* TEXT SHOWN *

You attended the school not being certain that your youngest child attended there but you were suspicious that he did attend that school.
Your counsel advises that you wanted to speak to the Principal about the program that you ran, the STEM program, and to ascertain if your child attended the school.
The appellant argued that as a consequence of the mistakes made during submissions, his lawyer gave the Magistrate no real option other than to record a conviction.[19] It was his submission that a mistake had crept into his lawyer’s understanding of his instructions. That mistake then permeated through the various exchanges and ultimately, into the sentencing remarks of the Magistrate.
[19] Appeal Transcript at 17.
The first question that arises for consideration is whether there was in fact a failure by the appellant’s counsel to follow his instructions.
There was no dispute that in the lead up to the relevant dates the appellant was keen to remain involved in his children’s lives by participating in parent/teacher interviews. The appellant agrees that it was on that basis that on 31 May 2021 he telephoned High School C and after initially speaking to administration staff, he spoke to the Principal. The purpose of this call was to arrange for a parent/teacher interview in the event that his son was enrolled at that school. During that conversation the Principal declined to provide any information about whether the child attended at the school. The appellant also agreed that after the telephone call on 31 May 2021, he sent various documents to the school, including his Working with Children Check, in order to show that he was not a threat.[20]
[20] Appeal Transcript at 26-27.
Contrary to the prosecution case, the appellant disputed that the attendance at the school on 1 June 2021 was in furtherance of his attempts to find his son’s school, but rather he said it was in relation to promoting his STEM program. Although the appellant had no recollection of a further telephone call to the school the following day in which he repeated his requests from 31 May 2021, he did not dispute the Principal’s account that the conversation occurred.
When a comparison is conducted of the appellant’s account as compared to his counsel’s submissions, it is difficult to see that there has been any significant departure from his instructions.
In the submissions made in the Magistrates Court on 23 November 2021, the extent of the concession made by counsel for the appellant was that the appellant had attended at the school for a number of reasons. This included discussions about the Sailing Club and the STEM program, but also to see whether his son attended the school and that “he intended to do the action which was obviously in breach of the order”,[21] namely attend at that location. There was no suggestion in the submissions before the Magistrate that the appellant knew or believed that his son went to the school.

* PROBLEM TO SOLVE *
Output the part of the appeal judgment starting with "You attended the" and going on through "follow his instructions.", copied word for word. The rows that follow have no connection to the appeal judgment.

* INFORMATION SUPPLIED *
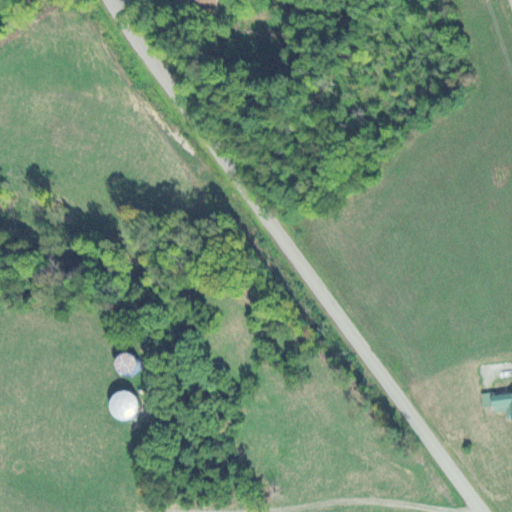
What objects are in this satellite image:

* * *

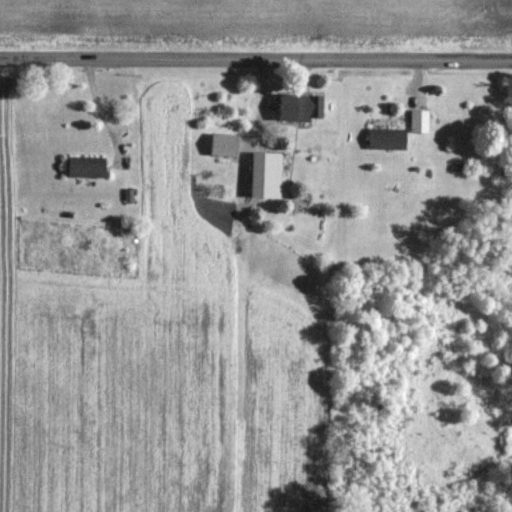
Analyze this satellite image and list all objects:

* PROBLEM SOLUTION *
You attended the school not being certain that your youngest child attended there but you were suspicious that he did attend that school.
Your counsel advises that you wanted to speak to the Principal about the program that you ran, the STEM program, and to ascertain if your child attended the school.
The appellant argued that as a consequence of the mistakes made during submissions, his lawyer gave the Magistrate no real option other than to record a conviction.[19] It was his submission that a mistake had crept into his lawyer’s understanding of his instructions. That mistake then permeated through the various exchanges and ultimately, into the sentencing remarks of the Magistrate.
[19] Appeal Transcript at 17.
The first question that arises for consideration is whether there was in fact a failure by the appellant’s counsel to follow his instructions.